- DATA RECORDS:
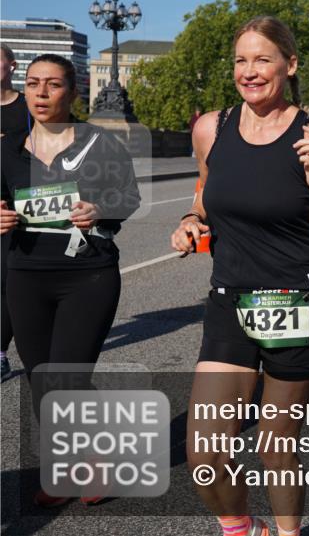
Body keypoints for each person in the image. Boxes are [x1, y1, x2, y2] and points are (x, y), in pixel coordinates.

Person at [171, 17, 309, 536]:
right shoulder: (213, 127)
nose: (249, 72)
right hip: (230, 299)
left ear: (290, 65)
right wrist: (191, 221)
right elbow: (205, 192)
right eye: (240, 60)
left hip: (295, 301)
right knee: (204, 451)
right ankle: (241, 527)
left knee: (276, 445)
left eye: (262, 59)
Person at [1, 54, 141, 506]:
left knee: (69, 376)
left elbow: (128, 196)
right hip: (25, 274)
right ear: (24, 91)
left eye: (53, 85)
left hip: (88, 274)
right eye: (34, 84)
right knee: (42, 379)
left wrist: (98, 210)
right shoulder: (8, 148)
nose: (41, 93)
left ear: (73, 92)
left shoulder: (100, 143)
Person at [0, 44, 28, 381]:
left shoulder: (28, 107)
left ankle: (2, 351)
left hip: (15, 205)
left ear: (12, 66)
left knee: (5, 281)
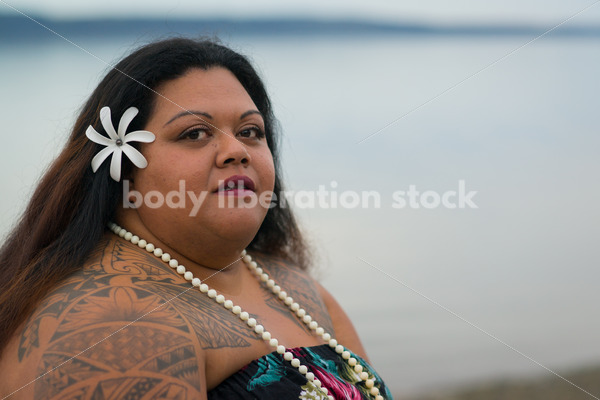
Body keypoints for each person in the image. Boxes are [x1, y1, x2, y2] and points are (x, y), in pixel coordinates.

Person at [0, 37, 393, 399]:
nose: (235, 150)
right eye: (194, 134)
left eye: (251, 131)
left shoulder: (296, 289)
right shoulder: (117, 324)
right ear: (121, 164)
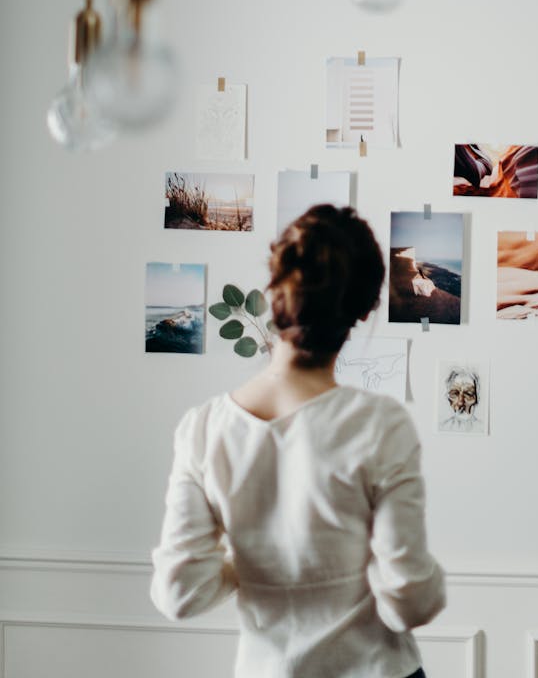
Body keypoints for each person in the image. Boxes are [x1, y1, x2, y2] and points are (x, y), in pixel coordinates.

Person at [151, 204, 445, 678]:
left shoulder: (203, 428)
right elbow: (408, 601)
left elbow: (180, 593)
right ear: (367, 307)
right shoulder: (379, 425)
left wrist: (244, 565)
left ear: (275, 290)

- TASK DESCRIPTION: Your answer must be an exact copy of the records, without the pictures.

- ANSWER:
Body keypoints for each person in the image. Boxes are [x1, y1, x2, y2] and points are (x, y), in pixel coordinates.

Person at [171, 17, 309, 536]:
right shoulder: (213, 127)
nose: (249, 72)
right hip: (230, 299)
left ear: (290, 65)
right wrist: (191, 221)
right elbow: (205, 192)
right eye: (240, 60)
left hip: (295, 301)
right knee: (204, 451)
right ankle: (241, 527)
left knee: (276, 445)
left eye: (262, 59)
Person at [1, 54, 141, 506]:
left knee: (69, 376)
left elbow: (128, 196)
right hip: (25, 274)
right ear: (24, 91)
left eye: (53, 85)
left hip: (88, 274)
right eye: (34, 84)
right knee: (42, 379)
left wrist: (98, 210)
right shoulder: (8, 148)
nose: (41, 93)
left ear: (73, 92)
left shoulder: (100, 143)
Person at [0, 44, 28, 381]:
left shoulder: (28, 107)
left ankle: (2, 351)
left hip: (15, 205)
left ear: (12, 66)
left knee: (5, 281)
Body keypoints for each person in the image. Boxes are [x1, y1, x2, y2] and points are (x, y), in pixel coordinates.

Person at [0, 37, 393, 399]:
nose: (235, 150)
right eye: (194, 134)
left eye: (251, 131)
left shoulder: (296, 289)
right shoulder: (117, 324)
right ear: (121, 164)
Body keypoints for each person in the image. Boxes are [x1, y1, x2, y2] and points are (x, y), in pixel coordinates.

Person at [151, 204, 445, 678]:
left shoulder: (203, 428)
right elbow: (408, 601)
left elbow: (180, 593)
right ear: (367, 307)
right shoulder: (379, 425)
left wrist: (244, 565)
left ear: (275, 290)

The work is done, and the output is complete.